Q: The Washington Post and other media outlets are keeping careful count of the number of medals the United States and other countries are winning at the Winter Olympics. Should so much attention be focused on the medal count? Is winning gold, silver or bronze a fair measure of Olympic success? What about the athletes who work for years to get to the Games, yet have no shot at winning a medal?

Everybody always loves a prize.

There is no doubt that the people who walk away with medals use them as a measure of success and accomplishments. There are many variables that come into play, from weather to frame of mind for that certain competition day. The end result is that someone is named "the best."

When you see that winner possess sportsmanship and set an example for others to follow, it's a great example of the human spirit. It gives people who have trained for years, who may never even have a shot at a medal, someone to look up to and admire.

That's a wonderful thing about the Olympics -- when all of the countries from around the world come together and become supportive of each other and their talents.
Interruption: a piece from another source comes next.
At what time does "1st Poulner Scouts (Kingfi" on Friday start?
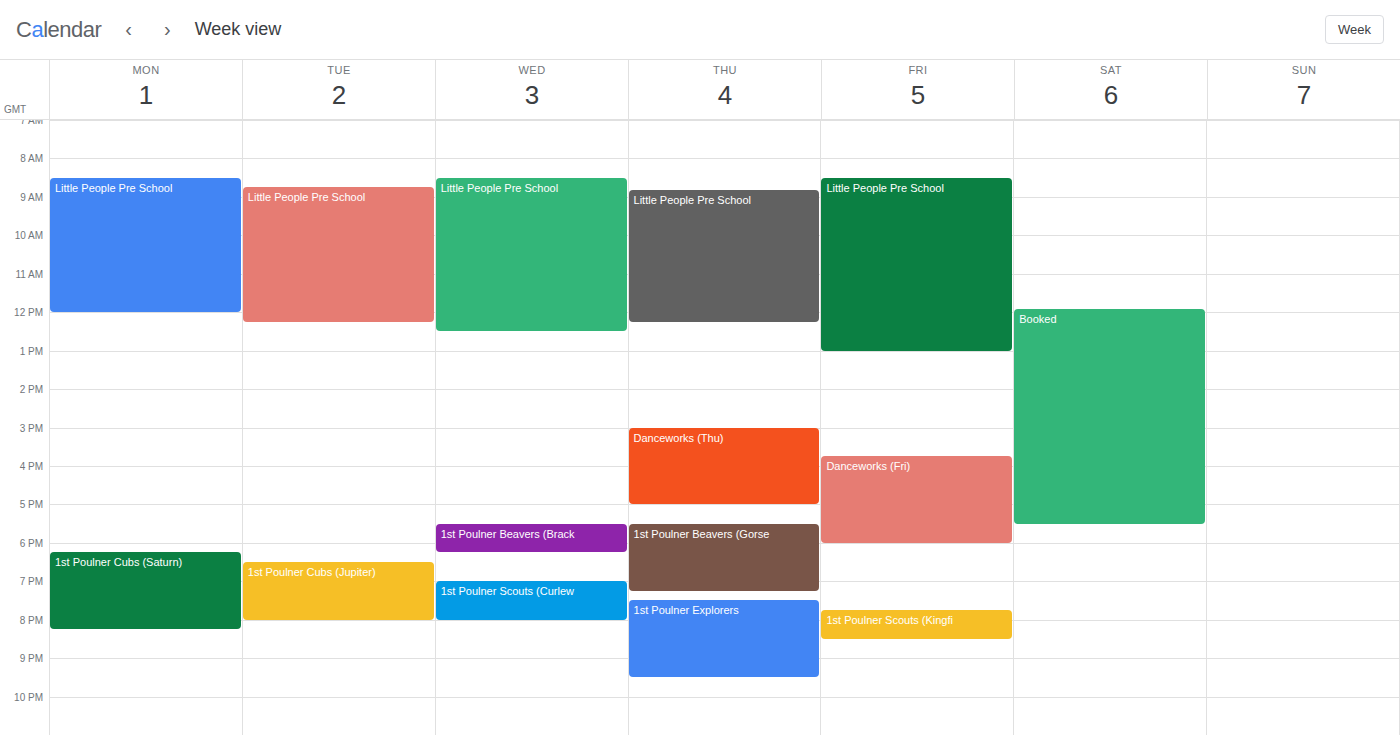
7:45 PM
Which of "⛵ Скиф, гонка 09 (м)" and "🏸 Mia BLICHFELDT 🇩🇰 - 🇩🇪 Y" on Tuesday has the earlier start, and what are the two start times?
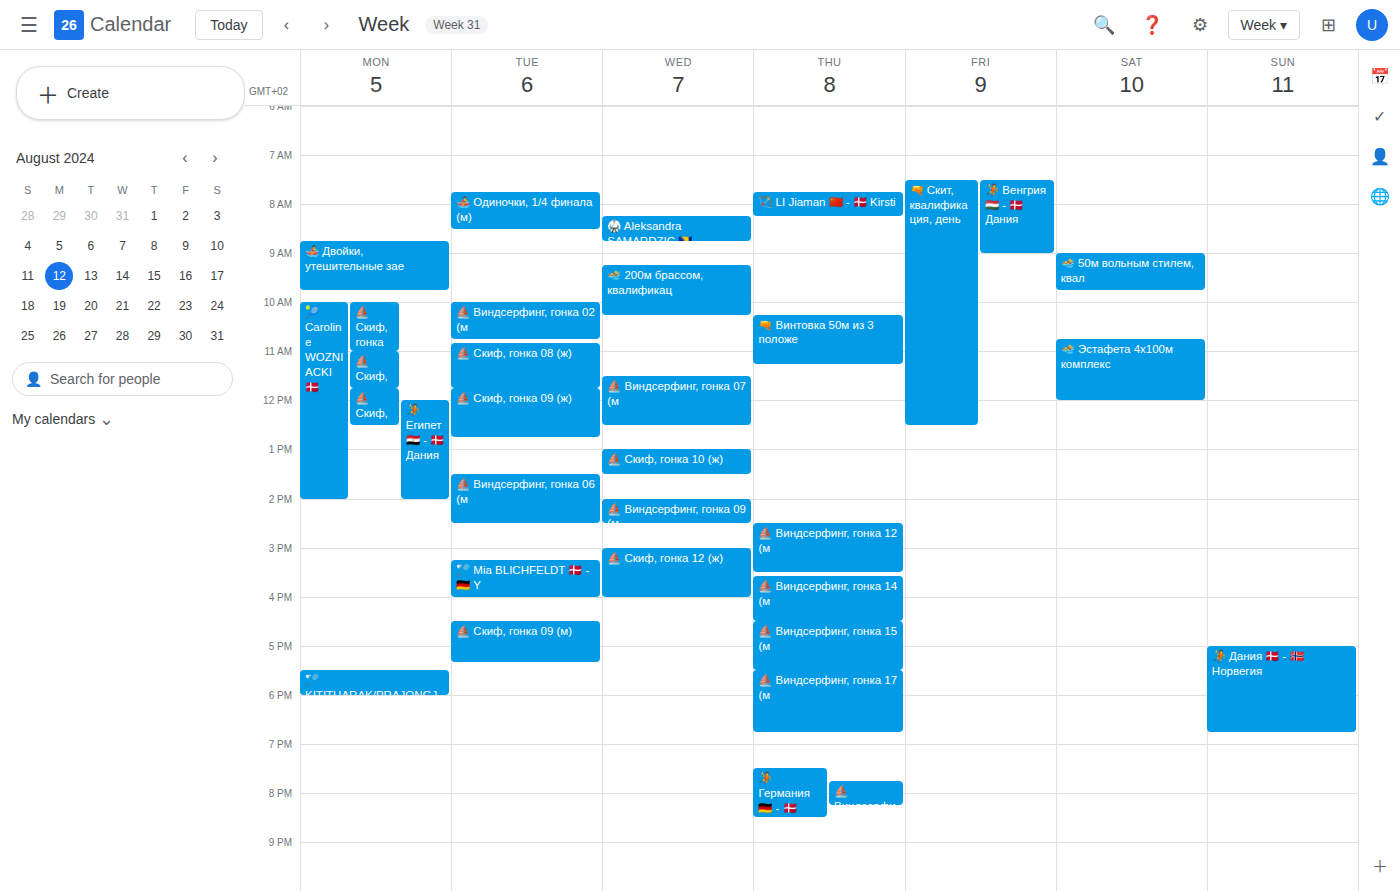
"🏸 Mia BLICHFELDT 🇩🇰 - 🇩🇪 Y" 3:15 PM; "⛵ Скиф, гонка 09 (м)" 4:30 PM.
It's a wonderful moment for all of us to look at people in a new light. It was thrilling watching Michael Phelps in the summer games. Just think of how many young people where watching him swim and saying I want to do that one day. We need more moments like that in our lives.

Giving people the incentive to strive for goals that may be outside of their reach is a great thing. They may not make it, but at least they tried to climb a new mountain and learned from it. So the Olympics may not come down to medal counts as it does to the human experience of winning, sharing it and encouraging others to do the same.